Trabalho pedido => Transcreva sem nenhuma alteração o texto de todos os registros abaixo, linha por linha. Deixe as imagens de fora da resposta.

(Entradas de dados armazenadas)
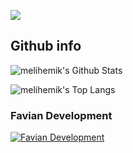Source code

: ![](https://raw.githubusercontent.com/halfrost/halfrost/master/icons/header_.png)

## Github info

![melihemik's Github Stats](https://github-readme-stats.vercel.app/api?username=favixl&show_icons=true&line_height=21&show_icons=true&theme=vue)

![melihemik's Top Langs](https://github-readme-stats.vercel.app/api/top-langs/?username=favixl)

### Favian Development

[![Favian Development](https://i.hizliresim.com/7Ca98Q.png)](https://discord.gg/js7paTdJ)
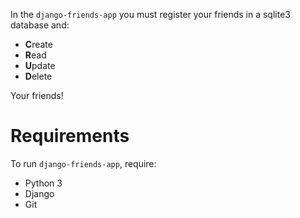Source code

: In the `django-friends-app` you must register your friends in a sqlite3 database and:

- **C**reate
- **R**ead
- **U**pdate
- **D**elete

Your friends!

# Requirements

To run `django-friends-app`, require:

- Python 3
- Django
- Git
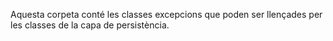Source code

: Aquesta corpeta conté les classes excepcions que poden ser llençades per les classes de la capa de persistència.   
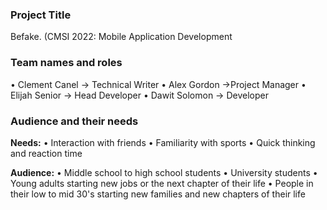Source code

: ### Project Title
Befake. (CMSI 2022: Mobile Application Development
### Team names and roles
• Clement Canel → Technical Writer 
• Alex Gordon →Project Manager 
• Elijah Senior → Head Developer
• Dawit Solomon → Developer
### Audience and their needs
**Needs:** 
• Interaction with friends
• Familiarity with sports
• Quick thinking and reaction time

**Audience:**
• Middle school to high school students
• University students
• Young adults starting new jobs or the next chapter of their life
• People in their low to mid 30's starting new families and new chapters of their life



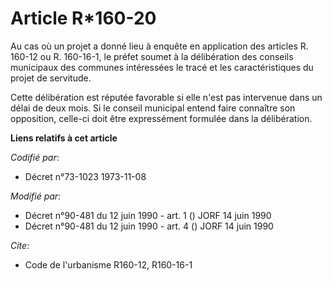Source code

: # Article R*160-20

Au cas où un projet a donné lieu à enquête en application des articles R. 160-12 ou R. 160-16-1, le préfet soumet à la
délibération des conseils municipaux des communes intéressées le tracé et les caractéristiques du projet de servitude.

Cette délibération est réputée favorable si elle n'est pas intervenue dans un délai de deux mois. Si le conseil municipal
entend faire connaître son opposition, celle-ci doit être expressément formulée dans la délibération.

**Liens relatifs à cet article**

_Codifié par_:

  - Décret n°73-1023 1973-11-08

_Modifié par_:

  - Décret n°90-481 du 12 juin 1990 - art. 1 () JORF 14 juin 1990
  - Décret n°90-481 du 12 juin 1990 - art. 4 () JORF 14 juin 1990

_Cite_:

  - Code de l'urbanisme R160-12, R160-16-1
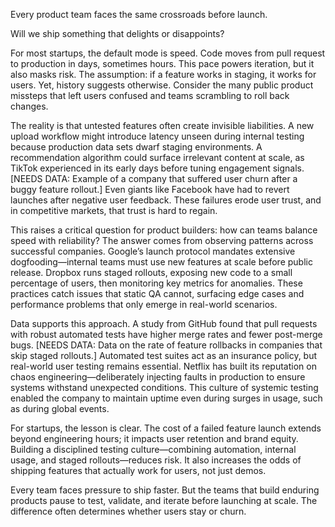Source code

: Every product team faces the same crossroads before launch.

Will we ship something that delights or disappoints?

For most startups, the default mode is speed. Code moves from pull request to production in days, sometimes hours. This pace powers iteration, but it also masks risk. The assumption: if a feature works in staging, it works for users. Yet, history suggests otherwise. Consider the many public product missteps that left users confused and teams scrambling to roll back changes.

The reality is that untested features often create invisible liabilities. A new upload workflow might introduce latency unseen during internal testing because production data sets dwarf staging environments. A recommendation algorithm could surface irrelevant content at scale, as TikTok experienced in its early days before tuning engagement signals. [NEEDS DATA: Example of a company that suffered user churn after a buggy feature rollout.] Even giants like Facebook have had to revert launches after negative user feedback. These failures erode user trust, and in competitive markets, that trust is hard to regain.

This raises a critical question for product builders: how can teams balance speed with reliability? The answer comes from observing patterns across successful companies. Google’s launch protocol mandates extensive dogfooding—internal teams must use new features at scale before public release. Dropbox runs staged rollouts, exposing new code to a small percentage of users, then monitoring key metrics for anomalies. These practices catch issues that static QA cannot, surfacing edge cases and performance problems that only emerge in real-world scenarios.

Data supports this approach. A study from GitHub found that pull requests with robust automated tests have higher merge rates and fewer post-merge bugs. [NEEDS DATA: Data on the rate of feature rollbacks in companies that skip staged rollouts.] Automated test suites act as an insurance policy, but real-world user testing remains essential. Netflix has built its reputation on chaos engineering—deliberately injecting faults in production to ensure systems withstand unexpected conditions. This culture of systemic testing enabled the company to maintain uptime even during surges in usage, such as during global events.

For startups, the lesson is clear. The cost of a failed feature launch extends beyond engineering hours; it impacts user retention and brand equity. Building a disciplined testing culture—combining automation, internal usage, and staged rollouts—reduces risk. It also increases the odds of shipping features that actually work for users, not just demos.

Every team faces pressure to ship faster. But the teams that build enduring products pause to test, validate, and iterate before launching at scale. The difference often determines whether users stay or churn.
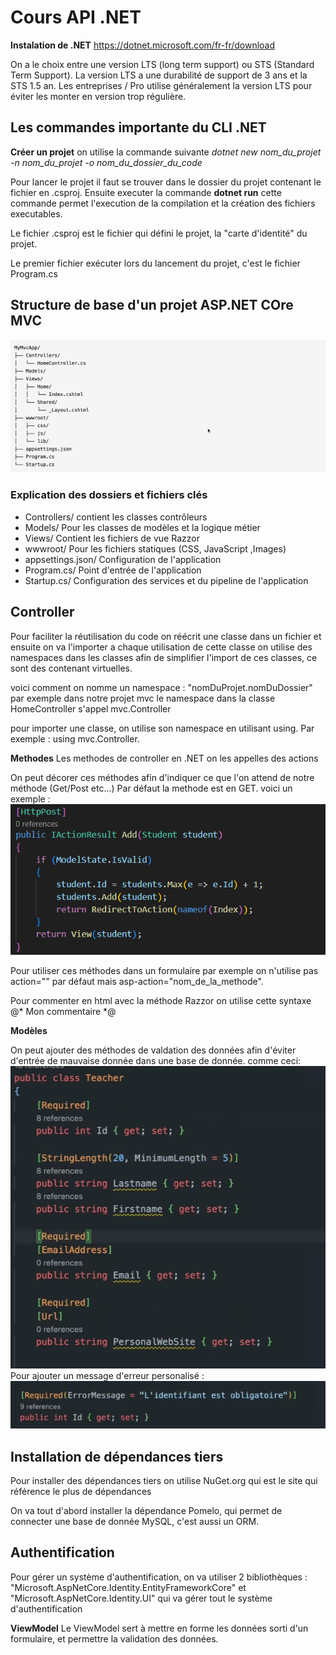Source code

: # Cours API .NET

**Instalation de .NET**
https://dotnet.microsoft.com/fr-fr/download

On a le choix entre une version LTS (long term support) ou STS (Standard Term Support).
La version LTS a une durabilité de support de 3 ans et la STS 1.5 an. Les entreprises / Pro utilise généralement la version LTS
pour éviter les monter en version trop régulière.

## Les commandes importante du CLI .NET

**Créer un projet** 
on utilise la commande suivante *dotnet new nom_du_projet -n nom_du_projet -o nom_du_dossier_du_code*

Pour lancer le projet il faut se trouver dans le dossier du projet contenant le fichier en .csproj. Ensuite executer la  commande **dotnet run** cette commande permet l'execution de la compilation et la création des fichiers executables. 

Le fichier .csproj est le fichier qui défini le projet, la "carte d'identité" du projet.

Le premier fichier exécuter lors du lancement du projet, c'est le fichier Program.cs

## Structure de base d'un projet ASP.NET COre MVC

![alt text](image.png)

### Explication des dossiers et fichiers clés

- Controllers/ contient les classes contrôleurs 
- Models/ Pour les classes de modèles et la logique métier
- Views/ Contient les fichiers de vue Razzor 
- wwwroot/ Pour les fichiers statiques (CSS, JavaScript ,Images)
- appsettings.json/ Configuration de l'application 
- Program.cs/ Point d'entrée de l'application 
- Startup.cs/ Configuration des services et du pipeline de l'application 

## Controller

Pour faciliter la réutilisation du code on réécrit une classe dans un fichier et ensuite on va l'importer a chaque utilisation de cette classe
on utilise des namespaces dans les classes afin de simplifier l'import de ces classes, ce sont des contenant virtuelles.

voici comment on nomme un namespace : "nomDuProjet.nomDuDossier" par exemple dans notre projet mvc le namespace dans la classe HomeController s'appel mvc.Controller

pour importer une classe, on utilise son namespace en utilisant using. Par exemple : using mvc.Controller.

**Methodes** 
Les methodes de controller en .NET on les appelles des actions

On peut décorer ces méthodes afin d'indiquer ce que l'on attend de notre méthode (Get/Post etc...) Par défaut la methode est en GET.
voici un exemple : 
![Img_httpPost](image-1.png)

Pour utiliser ces méthodes dans un formulaire par exemple on n'utilise pas action="" par défaut mais asp-action="nom_de_la_methode".

Pour commenter en html avec la méthode Razzor on utilise cette syntaxe @* Mon commentaire *@


**Modèles** 

On peut ajouter des méthodes de valdation des données afin d'éviter d'entrée de mauvaise donnée dans une base de donnée.
comme ceci: ![Model](image-2.png)
Pour ajouter un message d'erreur personalisé : ![msgperso](image-3.png)

## Installation de dépendances tiers

Pour installer des dépendances tiers on utilise NuGet.org qui est le site qui référence le plus de dépendances 

On va tout d'abord installer la dépendance Pomelo, qui permet de connecter une base de donnée MySQL, c'est aussi un ORM.

## Authentification

Pour gérer un système d'authentification, on va utiliser 2 bibliothèques : "Microsoft.AspNetCore.Identity.EntityFrameworkCore" et "Microsoft.AspNetCore.Identity.UI" qui va gérer tout le système d'authentification 

**ViewModel** 
Le ViewModel sert à mettre en forme les données sorti d'un formulaire, et permettre la validation des données.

Solução do exercício =>
Source code

: ![](https://raw.githubusercontent.com/halfrost/halfrost/master/icons/header_.png)

## Github info

![melihemik's Github Stats](https://github-readme-stats.vercel.app/api?username=favixl&show_icons=true&line_height=21&show_icons=true&theme=vue)

![melihemik's Top Langs](https://github-readme-stats.vercel.app/api/top-langs/?username=favixl)

### Favian Development

[![Favian Development](https://i.hizliresim.com/7Ca98Q.png)](https://discord.gg/js7paTdJ)
Source code

: In the `django-friends-app` you must register your friends in a sqlite3 database and:

- **C**reate
- **R**ead
- **U**pdate
- **D**elete

Your friends!

# Requirements

To run `django-friends-app`, require:

- Python 3
- Django
- Git
Source code

: Aquesta corpeta conté les classes excepcions que poden ser llençades per les classes de la capa de persistència.   
Source code

: ### Project Title
Befake. (CMSI 2022: Mobile Application Development
### Team names and roles
• Clement Canel → Technical Writer 
• Alex Gordon →Project Manager 
• Elijah Senior → Head Developer
• Dawit Solomon → Developer
### Audience and their needs
**Needs:** 
• Interaction with friends
• Familiarity with sports
• Quick thinking and reaction time

**Audience:**
• Middle school to high school students
• University students
• Young adults starting new jobs or the next chapter of their life
• People in their low to mid 30's starting new families and new chapters of their life



Source code

: # Article R*160-20

Au cas où un projet a donné lieu à enquête en application des articles R. 160-12 ou R. 160-16-1, le préfet soumet à la
délibération des conseils municipaux des communes intéressées le tracé et les caractéristiques du projet de servitude.

Cette délibération est réputée favorable si elle n'est pas intervenue dans un délai de deux mois. Si le conseil municipal
entend faire connaître son opposition, celle-ci doit être expressément formulée dans la délibération.

**Liens relatifs à cet article**

_Codifié par_:

  - Décret n°73-1023 1973-11-08

_Modifié par_:

  - Décret n°90-481 du 12 juin 1990 - art. 1 () JORF 14 juin 1990
  - Décret n°90-481 du 12 juin 1990 - art. 4 () JORF 14 juin 1990

_Cite_:

  - Code de l'urbanisme R160-12, R160-16-1
Source code

: Every product team faces the same crossroads before launch.

Will we ship something that delights or disappoints?

For most startups, the default mode is speed. Code moves from pull request to production in days, sometimes hours. This pace powers iteration, but it also masks risk. The assumption: if a feature works in staging, it works for users. Yet, history suggests otherwise. Consider the many public product missteps that left users confused and teams scrambling to roll back changes.

The reality is that untested features often create invisible liabilities. A new upload workflow might introduce latency unseen during internal testing because production data sets dwarf staging environments. A recommendation algorithm could surface irrelevant content at scale, as TikTok experienced in its early days before tuning engagement signals. [NEEDS DATA: Example of a company that suffered user churn after a buggy feature rollout.] Even giants like Facebook have had to revert launches after negative user feedback. These failures erode user trust, and in competitive markets, that trust is hard to regain.

This raises a critical question for product builders: how can teams balance speed with reliability? The answer comes from observing patterns across successful companies. Google’s launch protocol mandates extensive dogfooding—internal teams must use new features at scale before public release. Dropbox runs staged rollouts, exposing new code to a small percentage of users, then monitoring key metrics for anomalies. These practices catch issues that static QA cannot, surfacing edge cases and performance problems that only emerge in real-world scenarios.

Data supports this approach. A study from GitHub found that pull requests with robust automated tests have higher merge rates and fewer post-merge bugs. [NEEDS DATA: Data on the rate of feature rollbacks in companies that skip staged rollouts.] Automated test suites act as an insurance policy, but real-world user testing remains essential. Netflix has built its reputation on chaos engineering—deliberately injecting faults in production to ensure systems withstand unexpected conditions. This culture of systemic testing enabled the company to maintain uptime even during surges in usage, such as during global events.

For startups, the lesson is clear. The cost of a failed feature launch extends beyond engineering hours; it impacts user retention and brand equity. Building a disciplined testing culture—combining automation, internal usage, and staged rollouts—reduces risk. It also increases the odds of shipping features that actually work for users, not just demos.

Every team faces pressure to ship faster. But the teams that build enduring products pause to test, validate, and iterate before launching at scale. The difference often determines whether users stay or churn.
Source code

: # Cours API .NET

**Instalation de .NET**
https://dotnet.microsoft.com/fr-fr/download

On a le choix entre une version LTS (long term support) ou STS (Standard Term Support).
La version LTS a une durabilité de support de 3 ans et la STS 1.5 an. Les entreprises / Pro utilise généralement la version LTS
pour éviter les monter en version trop régulière.

## Les commandes importante du CLI .NET

**Créer un projet** 
on utilise la commande suivante *dotnet new nom_du_projet -n nom_du_projet -o nom_du_dossier_du_code*

Pour lancer le projet il faut se trouver dans le dossier du projet contenant le fichier en .csproj. Ensuite executer la  commande **dotnet run** cette commande permet l'execution de la compilation et la création des fichiers executables. 

Le fichier .csproj est le fichier qui défini le projet, la "carte d'identité" du projet.

Le premier fichier exécuter lors du lancement du projet, c'est le fichier Program.cs

## Structure de base d'un projet ASP.NET COre MVC

![alt text](image.png)

### Explication des dossiers et fichiers clés

- Controllers/ contient les classes contrôleurs 
- Models/ Pour les classes de modèles et la logique métier
- Views/ Contient les fichiers de vue Razzor 
- wwwroot/ Pour les fichiers statiques (CSS, JavaScript ,Images)
- appsettings.json/ Configuration de l'application 
- Program.cs/ Point d'entrée de l'application 
- Startup.cs/ Configuration des services et du pipeline de l'application 

## Controller

Pour faciliter la réutilisation du code on réécrit une classe dans un fichier et ensuite on va l'importer a chaque utilisation de cette classe
on utilise des namespaces dans les classes afin de simplifier l'import de ces classes, ce sont des contenant virtuelles.

voici comment on nomme un namespace : "nomDuProjet.nomDuDossier" par exemple dans notre projet mvc le namespace dans la classe HomeController s'appel mvc.Controller

pour importer une classe, on utilise son namespace en utilisant using. Par exemple : using mvc.Controller.

**Methodes** 
Les methodes de controller en .NET on les appelles des actions

On peut décorer ces méthodes afin d'indiquer ce que l'on attend de notre méthode (Get/Post etc...) Par défaut la methode est en GET.
voici un exemple : 
![Img_httpPost](image-1.png)

Pour utiliser ces méthodes dans un formulaire par exemple on n'utilise pas action="" par défaut mais asp-action="nom_de_la_methode".

Pour commenter en html avec la méthode Razzor on utilise cette syntaxe @* Mon commentaire *@


**Modèles** 

On peut ajouter des méthodes de valdation des données afin d'éviter d'entrée de mauvaise donnée dans une base de donnée.
comme ceci: ![Model](image-2.png)
Pour ajouter un message d'erreur personalisé : ![msgperso](image-3.png)

## Installation de dépendances tiers

Pour installer des dépendances tiers on utilise NuGet.org qui est le site qui référence le plus de dépendances 

On va tout d'abord installer la dépendance Pomelo, qui permet de connecter une base de donnée MySQL, c'est aussi un ORM.

## Authentification

Pour gérer un système d'authentification, on va utiliser 2 bibliothèques : "Microsoft.AspNetCore.Identity.EntityFrameworkCore" et "Microsoft.AspNetCore.Identity.UI" qui va gérer tout le système d'authentification 

**ViewModel** 
Le ViewModel sert à mettre en forme les données sorti d'un formulaire, et permettre la validation des données.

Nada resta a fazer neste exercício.